- Passage provided -
-=-=-

One-Line-of-Code Data Mollification Improves Optimization of Likelihood-based Generative Models

Part of Advances in Neural Information Processing Systems 36 (NeurIPS 2023) Main Conference Track

Bibtex Paper

Authors

Ba-Hien Tran, Giulio Franzese, Pietro Michiardi, Maurizio Filippone

Abstract

Generative Models (GMs) have attracted considerable attention due to their tremendous success in various domains, such as computer vision where they are capable to generate impressive realistic-looking images. Likelihood-based GMs are attractive due to the possibility to generate new data by a single model evaluation. However, they typically achieve lower sample quality compared to state-of-the-art score-based Diffusion Models (DMs). This paper provides a significant step in the direction of addressing this limitation. The idea is to borrow one of the strengths of score-based DMs, which is the ability to perform accurate density estimation in low-density regions and to address manifold overfitting by means of data mollification. We propose a view of data mollification within likelihood-based GMs as a continuation method, whereby the optimization objective smoothly transitions from simple-to-optimize to the original target. Crucially, data mollification can be implemented by adding one line of code in the optimization loop, and we demonstrate that this provides a boost in generation quality of likelihood-based GMs, without computational overheads. We report results on real-world image data sets and UCI benchmarks with popular likelihood-based GMs, including variants of variational autoencoders and normalizing flows, showing large improvements in FID score and density estimation.

-=-=-

- Prompt 1 -
Name every author listed for the data mollification abstract.
- Prompt 2 -
According to the data mollification abstract, why does the paper borrow data mollification from score-based diffusion models? Answer in one to three sentences.
This material has no connection to the data mollification abstract.

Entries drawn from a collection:
-=-=-

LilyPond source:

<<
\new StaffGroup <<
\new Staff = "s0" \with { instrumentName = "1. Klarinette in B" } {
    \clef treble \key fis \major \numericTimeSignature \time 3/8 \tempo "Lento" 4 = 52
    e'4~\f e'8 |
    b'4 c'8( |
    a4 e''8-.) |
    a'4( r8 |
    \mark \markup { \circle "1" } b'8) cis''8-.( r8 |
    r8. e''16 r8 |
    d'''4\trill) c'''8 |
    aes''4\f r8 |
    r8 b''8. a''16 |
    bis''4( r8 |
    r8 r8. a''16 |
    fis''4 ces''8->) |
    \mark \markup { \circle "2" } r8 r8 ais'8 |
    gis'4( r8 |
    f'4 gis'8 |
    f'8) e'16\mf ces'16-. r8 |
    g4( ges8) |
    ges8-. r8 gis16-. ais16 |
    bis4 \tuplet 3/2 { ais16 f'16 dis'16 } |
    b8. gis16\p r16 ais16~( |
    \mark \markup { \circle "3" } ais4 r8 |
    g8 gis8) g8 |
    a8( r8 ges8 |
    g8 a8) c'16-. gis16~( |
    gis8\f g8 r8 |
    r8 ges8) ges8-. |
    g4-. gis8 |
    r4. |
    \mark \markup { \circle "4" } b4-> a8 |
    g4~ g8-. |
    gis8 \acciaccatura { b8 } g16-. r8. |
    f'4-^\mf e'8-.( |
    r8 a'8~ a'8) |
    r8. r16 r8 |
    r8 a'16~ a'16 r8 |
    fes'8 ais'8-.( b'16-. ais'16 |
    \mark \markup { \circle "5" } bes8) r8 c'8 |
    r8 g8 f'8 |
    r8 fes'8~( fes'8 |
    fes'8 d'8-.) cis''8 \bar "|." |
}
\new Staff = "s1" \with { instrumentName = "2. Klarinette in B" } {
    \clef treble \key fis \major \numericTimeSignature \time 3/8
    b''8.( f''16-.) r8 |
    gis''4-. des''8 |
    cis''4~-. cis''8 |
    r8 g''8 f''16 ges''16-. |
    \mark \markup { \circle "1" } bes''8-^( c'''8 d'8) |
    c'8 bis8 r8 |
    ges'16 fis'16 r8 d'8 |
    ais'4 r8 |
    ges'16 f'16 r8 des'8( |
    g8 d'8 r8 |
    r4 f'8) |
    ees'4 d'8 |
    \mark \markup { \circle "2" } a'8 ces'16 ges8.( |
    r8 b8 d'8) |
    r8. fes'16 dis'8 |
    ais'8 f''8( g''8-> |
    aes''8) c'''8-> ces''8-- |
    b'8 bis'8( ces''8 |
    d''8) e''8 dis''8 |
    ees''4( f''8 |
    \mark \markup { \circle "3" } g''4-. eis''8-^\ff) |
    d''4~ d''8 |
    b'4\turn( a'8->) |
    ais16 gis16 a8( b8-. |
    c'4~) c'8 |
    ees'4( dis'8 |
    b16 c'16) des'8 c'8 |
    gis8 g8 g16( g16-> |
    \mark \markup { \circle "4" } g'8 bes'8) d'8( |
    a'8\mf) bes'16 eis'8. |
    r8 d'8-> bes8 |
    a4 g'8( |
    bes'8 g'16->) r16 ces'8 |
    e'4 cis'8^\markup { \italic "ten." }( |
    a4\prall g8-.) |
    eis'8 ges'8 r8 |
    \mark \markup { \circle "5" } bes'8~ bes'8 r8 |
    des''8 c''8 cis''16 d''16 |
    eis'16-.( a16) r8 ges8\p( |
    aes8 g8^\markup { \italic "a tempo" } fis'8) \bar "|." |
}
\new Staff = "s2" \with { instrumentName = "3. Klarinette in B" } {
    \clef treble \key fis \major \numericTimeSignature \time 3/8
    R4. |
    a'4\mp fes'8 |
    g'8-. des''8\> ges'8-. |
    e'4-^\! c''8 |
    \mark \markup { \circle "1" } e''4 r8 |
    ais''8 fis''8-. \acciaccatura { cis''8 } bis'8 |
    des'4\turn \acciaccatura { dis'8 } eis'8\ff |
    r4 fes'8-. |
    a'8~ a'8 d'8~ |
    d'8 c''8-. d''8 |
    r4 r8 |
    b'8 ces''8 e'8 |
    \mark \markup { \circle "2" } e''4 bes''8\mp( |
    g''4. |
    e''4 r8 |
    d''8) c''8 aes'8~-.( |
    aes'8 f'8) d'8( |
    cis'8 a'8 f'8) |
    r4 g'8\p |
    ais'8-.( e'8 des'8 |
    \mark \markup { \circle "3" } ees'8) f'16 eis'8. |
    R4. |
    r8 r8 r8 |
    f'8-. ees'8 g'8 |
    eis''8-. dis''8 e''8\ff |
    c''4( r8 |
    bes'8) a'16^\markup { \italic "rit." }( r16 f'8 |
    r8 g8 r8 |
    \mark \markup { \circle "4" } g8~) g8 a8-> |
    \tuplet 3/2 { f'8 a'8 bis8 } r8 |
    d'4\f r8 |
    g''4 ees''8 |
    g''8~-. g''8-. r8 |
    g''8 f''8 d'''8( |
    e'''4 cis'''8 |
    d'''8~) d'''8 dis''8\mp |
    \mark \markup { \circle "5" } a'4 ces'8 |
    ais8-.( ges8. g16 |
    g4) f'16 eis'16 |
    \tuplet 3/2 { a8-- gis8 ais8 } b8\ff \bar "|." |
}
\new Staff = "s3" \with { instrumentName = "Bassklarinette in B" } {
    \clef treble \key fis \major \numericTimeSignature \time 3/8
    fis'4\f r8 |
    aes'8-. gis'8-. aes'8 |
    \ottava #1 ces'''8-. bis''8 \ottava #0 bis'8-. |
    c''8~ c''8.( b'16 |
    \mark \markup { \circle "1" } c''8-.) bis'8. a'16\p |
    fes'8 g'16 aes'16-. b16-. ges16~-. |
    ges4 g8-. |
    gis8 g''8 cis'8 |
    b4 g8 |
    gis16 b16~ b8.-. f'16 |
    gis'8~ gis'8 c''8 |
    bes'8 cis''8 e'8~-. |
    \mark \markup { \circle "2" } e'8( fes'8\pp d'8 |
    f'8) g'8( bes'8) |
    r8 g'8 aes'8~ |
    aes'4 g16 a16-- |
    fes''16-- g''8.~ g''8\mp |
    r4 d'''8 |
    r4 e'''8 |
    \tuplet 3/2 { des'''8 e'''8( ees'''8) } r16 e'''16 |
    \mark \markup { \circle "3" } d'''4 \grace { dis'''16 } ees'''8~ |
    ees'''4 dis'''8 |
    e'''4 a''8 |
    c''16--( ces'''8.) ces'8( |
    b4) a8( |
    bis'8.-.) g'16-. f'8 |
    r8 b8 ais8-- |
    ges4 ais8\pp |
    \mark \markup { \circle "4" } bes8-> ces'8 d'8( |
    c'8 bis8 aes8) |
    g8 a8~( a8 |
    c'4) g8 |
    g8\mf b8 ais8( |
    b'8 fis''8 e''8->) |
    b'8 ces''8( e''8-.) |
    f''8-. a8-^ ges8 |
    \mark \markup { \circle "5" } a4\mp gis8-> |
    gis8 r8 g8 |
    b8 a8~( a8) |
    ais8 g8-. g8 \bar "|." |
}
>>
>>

-=-=-

- Exercise answer 1 -
Ba-Hien Tran, Giulio Franzese, Pietro Michiardi, Maurizio Filippone

- Exercise answer 2 -
Likelihood-based generative models typically achieve lower sample quality than state-of-the-art score-based diffusion models, and the paper aims to address that limitation. It borrows one of the diffusion models' strengths: accurate density estimation in low-density regions and handling manifold overfitting through data mollification.